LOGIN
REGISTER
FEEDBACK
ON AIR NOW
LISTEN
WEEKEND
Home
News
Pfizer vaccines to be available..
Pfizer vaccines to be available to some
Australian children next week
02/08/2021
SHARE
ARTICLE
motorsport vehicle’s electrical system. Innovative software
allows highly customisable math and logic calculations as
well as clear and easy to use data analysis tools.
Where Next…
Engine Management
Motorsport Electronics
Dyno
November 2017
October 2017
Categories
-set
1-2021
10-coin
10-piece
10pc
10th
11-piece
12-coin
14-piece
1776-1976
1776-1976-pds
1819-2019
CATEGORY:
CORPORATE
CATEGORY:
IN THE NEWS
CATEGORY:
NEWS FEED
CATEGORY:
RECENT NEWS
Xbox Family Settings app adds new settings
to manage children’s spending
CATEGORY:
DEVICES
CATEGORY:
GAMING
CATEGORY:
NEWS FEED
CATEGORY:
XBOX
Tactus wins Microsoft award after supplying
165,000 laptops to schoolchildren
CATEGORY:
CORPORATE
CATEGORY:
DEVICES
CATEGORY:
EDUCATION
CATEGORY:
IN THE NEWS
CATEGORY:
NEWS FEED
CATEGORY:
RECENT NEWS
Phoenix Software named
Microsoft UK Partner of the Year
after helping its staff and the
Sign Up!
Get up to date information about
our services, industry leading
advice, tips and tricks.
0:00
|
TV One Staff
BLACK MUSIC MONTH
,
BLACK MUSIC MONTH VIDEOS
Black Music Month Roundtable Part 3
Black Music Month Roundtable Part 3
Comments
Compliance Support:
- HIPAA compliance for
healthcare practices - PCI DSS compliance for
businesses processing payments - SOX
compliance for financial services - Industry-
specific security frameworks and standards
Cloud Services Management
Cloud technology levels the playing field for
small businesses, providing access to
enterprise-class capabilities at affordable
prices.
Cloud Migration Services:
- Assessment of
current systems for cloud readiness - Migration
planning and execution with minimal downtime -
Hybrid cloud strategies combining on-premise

Assignment:
Extract each line from the entries above that contains the string "Migration".

Exercise result:
Cloud Migration Services:
current systems for cloud readiness - Migration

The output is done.